Bill was just six years older than me. He was 11 years younger than his next sibling. He always seemed more a part of the generation with my brother, sister and me than that of my mother and other uncles. Bill only beat me into the family by two years. He was adopted by my grandparents when he was four. He had come to live with them at 2; at 4 he came in one night to my grandfather's room and asked if he could become a Fisher. The adoption process started the next day.
Bill was funny. He was brilliant. He was passionate about life. And given the work that my grandparents did in teaching their adopted son what it means to be chosen, he committed his life to ministry. He understood fully that just as he was chosen to be part of his family, so does God choose us all to be part of God's family. He needed to communicate that opportunity to other people.
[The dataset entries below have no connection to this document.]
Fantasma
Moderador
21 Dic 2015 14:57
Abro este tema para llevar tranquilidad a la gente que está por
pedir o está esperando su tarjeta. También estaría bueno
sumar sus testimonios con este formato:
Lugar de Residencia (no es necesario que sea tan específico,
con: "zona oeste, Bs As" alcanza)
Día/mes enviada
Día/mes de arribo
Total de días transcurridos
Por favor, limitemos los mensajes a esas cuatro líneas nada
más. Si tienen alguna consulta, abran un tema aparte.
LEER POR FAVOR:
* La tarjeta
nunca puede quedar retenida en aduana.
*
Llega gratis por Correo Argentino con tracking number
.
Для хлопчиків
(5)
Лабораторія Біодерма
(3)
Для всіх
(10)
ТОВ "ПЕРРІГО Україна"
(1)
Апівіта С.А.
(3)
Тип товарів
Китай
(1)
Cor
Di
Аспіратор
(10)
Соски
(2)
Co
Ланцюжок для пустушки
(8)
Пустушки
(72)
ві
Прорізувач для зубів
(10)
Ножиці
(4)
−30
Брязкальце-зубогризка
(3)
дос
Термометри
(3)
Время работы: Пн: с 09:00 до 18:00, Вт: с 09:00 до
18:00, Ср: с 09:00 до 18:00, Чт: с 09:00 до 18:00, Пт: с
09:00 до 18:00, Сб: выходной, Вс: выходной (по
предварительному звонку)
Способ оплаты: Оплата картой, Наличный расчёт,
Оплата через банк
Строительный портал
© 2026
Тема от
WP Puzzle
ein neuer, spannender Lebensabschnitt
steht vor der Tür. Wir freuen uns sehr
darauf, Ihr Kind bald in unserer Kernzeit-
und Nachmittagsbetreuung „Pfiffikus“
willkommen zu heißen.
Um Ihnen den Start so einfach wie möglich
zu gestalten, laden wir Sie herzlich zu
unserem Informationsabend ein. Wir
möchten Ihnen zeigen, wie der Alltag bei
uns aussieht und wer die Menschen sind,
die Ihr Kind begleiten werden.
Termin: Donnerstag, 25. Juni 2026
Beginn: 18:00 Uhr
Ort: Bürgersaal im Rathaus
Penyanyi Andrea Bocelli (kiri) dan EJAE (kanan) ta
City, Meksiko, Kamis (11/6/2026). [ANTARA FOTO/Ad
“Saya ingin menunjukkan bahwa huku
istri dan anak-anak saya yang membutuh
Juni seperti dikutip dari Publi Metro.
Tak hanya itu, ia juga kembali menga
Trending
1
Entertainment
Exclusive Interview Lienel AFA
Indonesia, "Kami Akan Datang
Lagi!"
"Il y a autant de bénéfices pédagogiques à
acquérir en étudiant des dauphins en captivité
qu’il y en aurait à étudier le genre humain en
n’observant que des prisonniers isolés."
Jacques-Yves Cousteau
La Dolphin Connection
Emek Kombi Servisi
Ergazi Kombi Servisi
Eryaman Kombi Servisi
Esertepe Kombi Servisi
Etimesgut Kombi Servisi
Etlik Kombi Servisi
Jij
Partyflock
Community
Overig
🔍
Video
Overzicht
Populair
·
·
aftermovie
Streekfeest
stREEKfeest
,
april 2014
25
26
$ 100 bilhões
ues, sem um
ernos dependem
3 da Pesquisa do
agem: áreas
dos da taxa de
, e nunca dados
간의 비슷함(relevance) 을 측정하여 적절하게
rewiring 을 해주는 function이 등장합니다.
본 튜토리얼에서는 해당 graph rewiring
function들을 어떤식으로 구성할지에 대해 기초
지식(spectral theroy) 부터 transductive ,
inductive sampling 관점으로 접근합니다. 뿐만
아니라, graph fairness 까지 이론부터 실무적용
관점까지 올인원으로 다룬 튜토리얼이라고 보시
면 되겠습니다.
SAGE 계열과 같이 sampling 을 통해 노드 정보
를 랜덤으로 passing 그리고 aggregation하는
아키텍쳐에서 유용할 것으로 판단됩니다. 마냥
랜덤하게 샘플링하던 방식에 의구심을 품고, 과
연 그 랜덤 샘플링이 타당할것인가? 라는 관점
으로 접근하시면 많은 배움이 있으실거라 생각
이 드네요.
He did it in a variety of ministry settings, from running our Conference camp, to serving as pastor to the poor and elderly in our retirement homes, to the Singles ministry at our largest church, to all of his more traditional assignments as pastor of several churches in the West Ohio Conference, as well as here, at home, in West Tennessee and western Kentucky.
Please keep Teresa in your prayers, and my mom and uncles. And all the people whose lives Bill touched as pastor and bearer of God's good news.